You and me Mum | Northamptonshire Domestic Abuse Service

This is a 10 week programme for Mum’s which aims to empower, support and further develop your role as a Mum by understanding the needs of children and young people who have lived with domestic abuse.

https://www.ndas.co/you-and-me-mum

KezzaGee · 24/11/2025 22:43

Leaving is the best thing you can ever do for your kids well done.

From about age 7 my parents got back together (no real memory of my dad before that) and I heard and saw DV most days. There were periods of time where it was quiet and things between then were ok which made it worse as I never knew what to expect.
My mum collected me from primary school often with a new black eye or bruise.
Id lie in bed screaming many nights as I heard him shout at her or beat her but then I got too scared to make noise and lay absolutely terrified- I’d have been less scared if it was happening to me.
My mum ran away several times leaving me with him, he was ‘ok’ with me but I was scared of him as I saw what he did to mum. He would try to track her down and drive round looking for her with me in the car trying to find her showing people a photo and going to friends/ family houses.
I felt completely abandoned.

She took me with her to go stay with family about 6 times and we moved our belongings too. Once we got a house (not sure how) when my sibling was born and we moved there. He would emotionally manipulate me into seeing him against my mums wishes I was so torn and confused.
with my mum we couldn’t afford much food or anything really but I was actually happier. I could rest knowing she was safe.
They got back together.
Then separated again about 6 months later and we had to move in with family- me my mum and 1 year old sibling all sharing a bed but it was better than being at home with him there.
They got back together and had another baby.
When that baby was about 1 my mum went out with friends and my dad didn’t like her having friends. She came back drunk. I woke up to him flinging her around the bathroom as she was vomiting. I was 15/ 16 now and it was the first time I’d seen him physical with her since before siblings were born. I went mad and intervened, I was bigger and needed to stop this for my siblings sake.

Thank god after that night they soon split for good- he went which had never happened before but I think a reality check came with me having to stop him hurting my mum. Of course he said ‘he’d chose to leave her as it was all her fault’ etc but she was free.
She struggled a bit at first adjusting but she then had the best years of her life.

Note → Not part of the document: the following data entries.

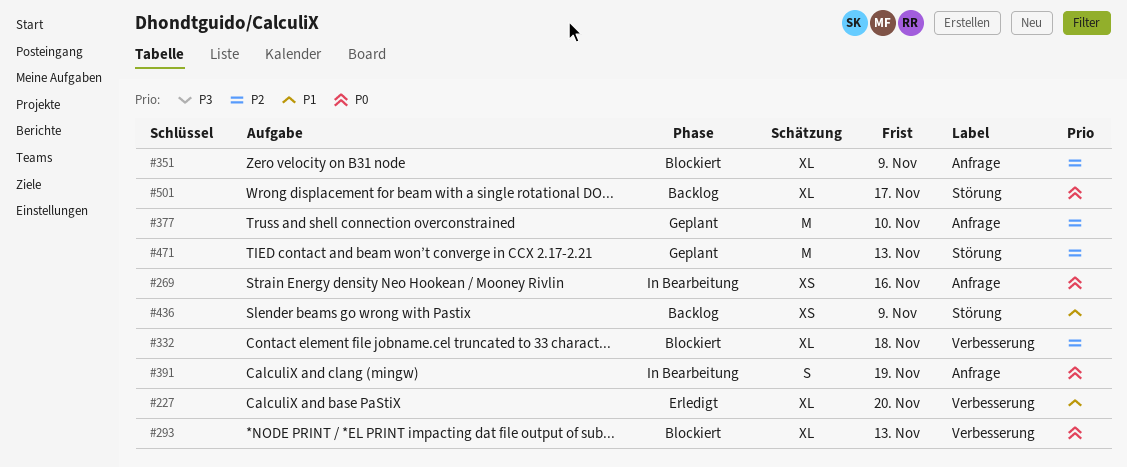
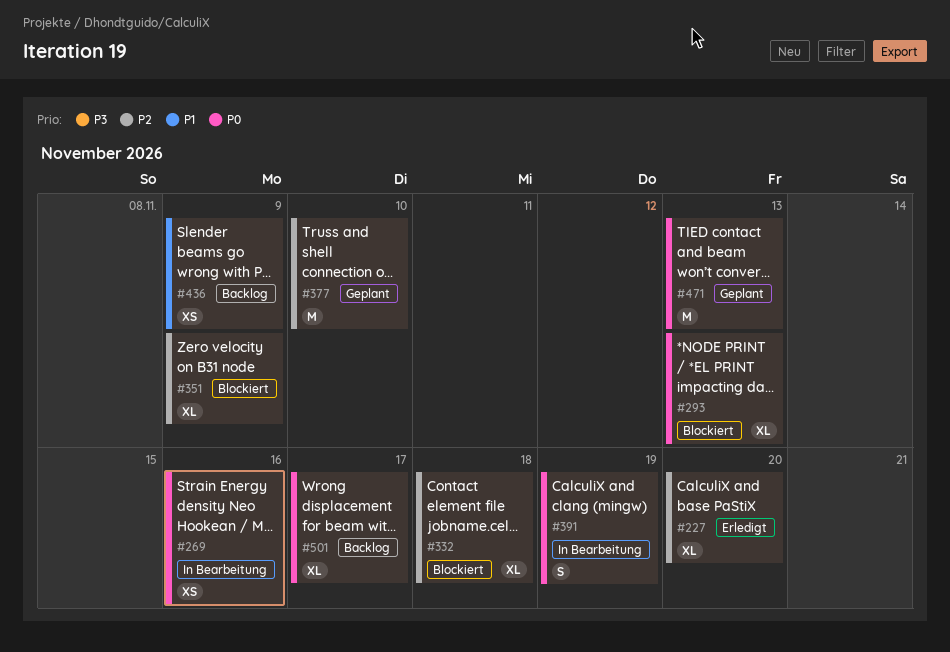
#227, priority: P1 -> P2
#471, priority: P2 -> P0

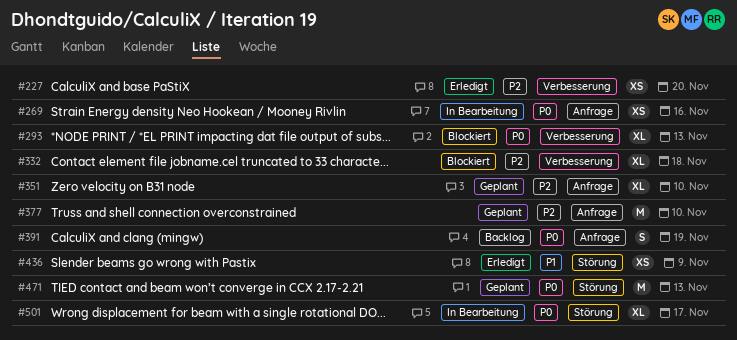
#227, estimate: XL -> XS
#351, status: Blockiert -> Geplant
#351, due: Nov 9 -> Nov 10
#391, status: In Bearbeitung -> Backlog
#436, status: Backlog -> Erledigt
#501, status: Backlog -> In Bearbeitung

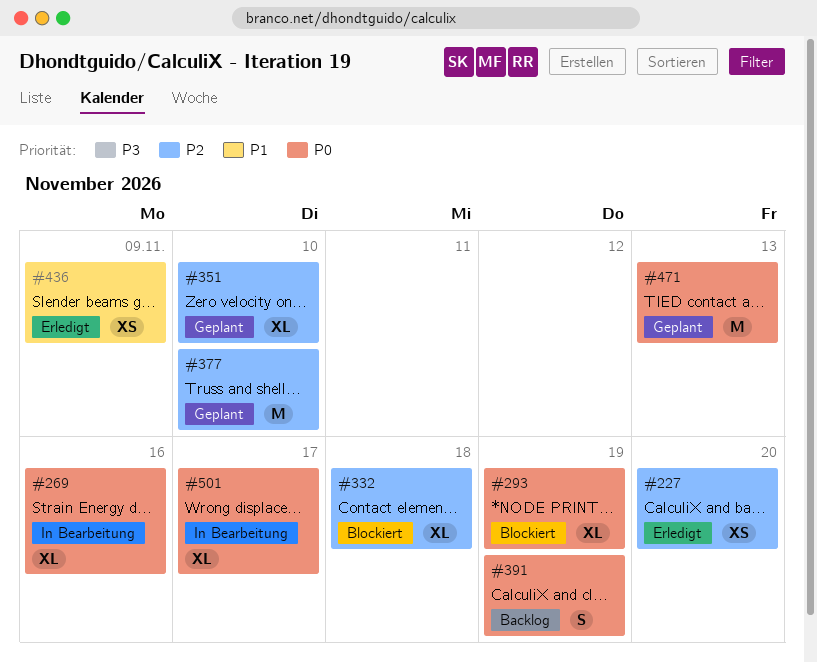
#269, estimate: XS -> XL
#293, due: Nov 13 -> Nov 19

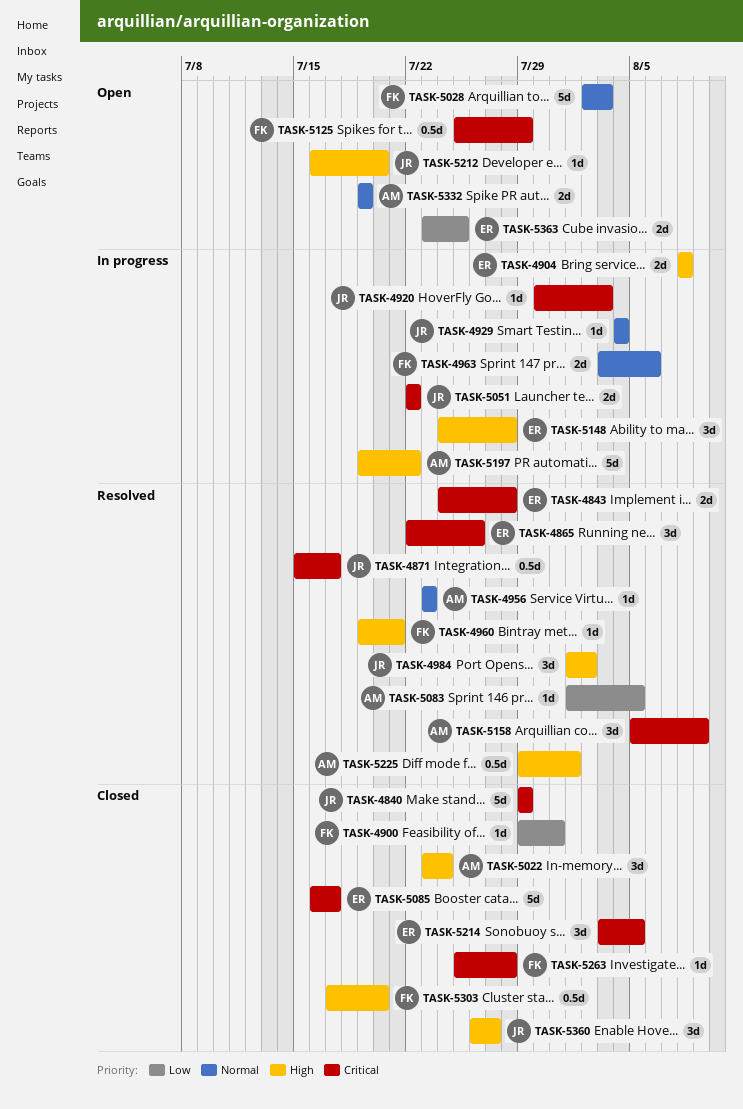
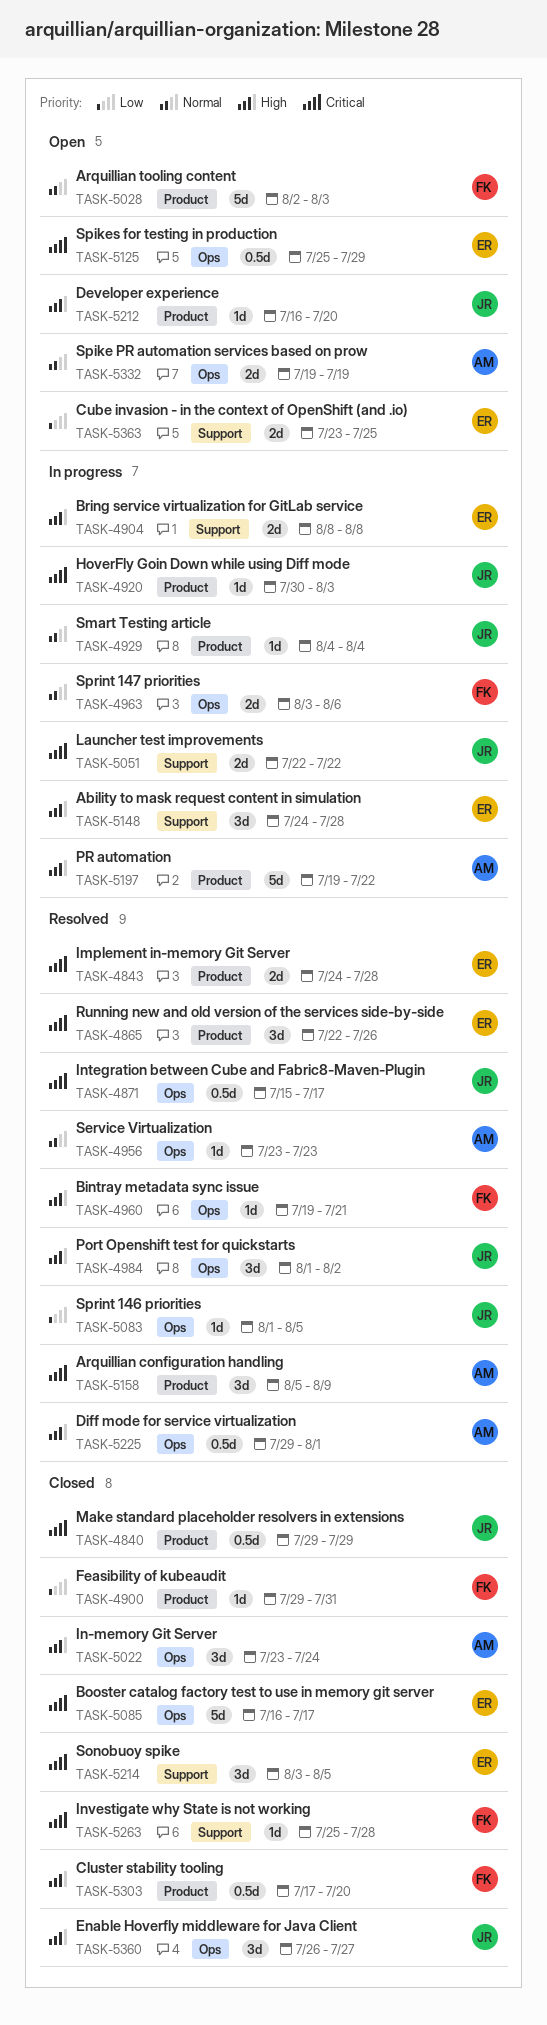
TASK-4840, estimate: 5d -> 0.5d
TASK-5083, owner: AM -> JR
TASK-5125, owner: FK -> ER

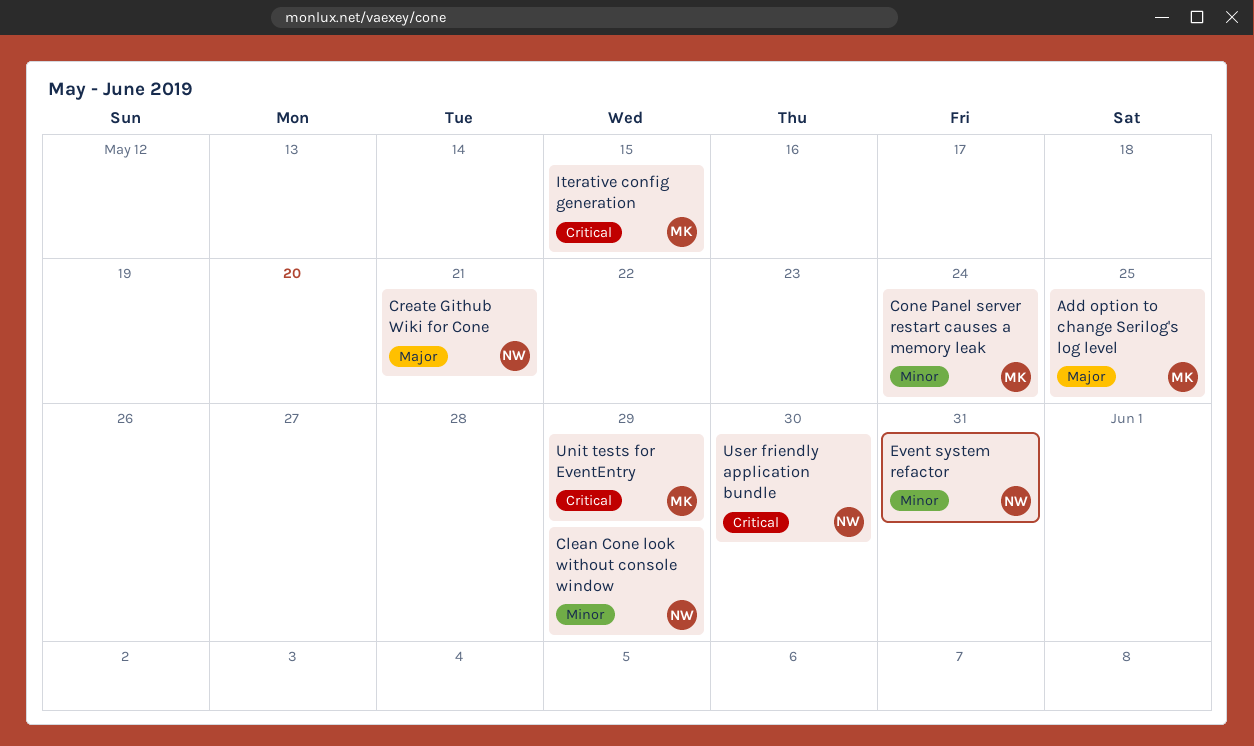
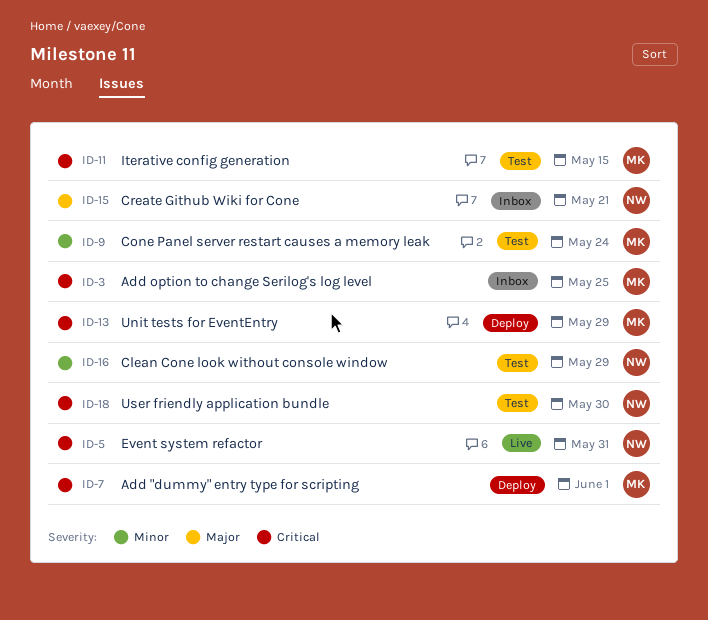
Add "dummy" entry type for scripting: none -> present
Add option to change Serilog's log level, priority: Major -> Critical
Event system refactor, priority: Minor -> Critical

I moved on soon after and I did resent my mum for not doing this sooner and making us stay with him when she knew he was damaging me- I told her about him locking me outside while I watched him get big kitchen knives from the stand saying he was going to kill her in the middle of the night. I’m crying as I type this as it’s as clear as anything in my mind and I still wonder how all she could say to me is ‘he wouldn’t go that far’. I was about 7/8 when he did that.

This was in the 80’s and if it was now I’d be removed and in care. Neighbours school family and friends didn’t help in anyway.

As an adult it has really messed me up.
weight issues
trust issues
drawn to abusive men
overdoses
self harm
to name a few!

I am ok now and function really well as a professional but have moments where I do struggle.

Bwlieve me leaving him is the best thing you can do- my mum didn’t and it fractured my relationship with her.

doeadeer2 · 24/11/2025 22:45

I wouldn’t say a DV home as such but my parents had a very volatile relationship. Lots of drama. I have a very clear memory of my mum slapping my dad in the street and my dad slapping her right back. I can see it very clearly 30 years later. My life hasn’t been blighted in the way some posters here have described thankfully, but I still remember that incident. It does stay with you and I would hate for my dc to remember things like that from their childhood.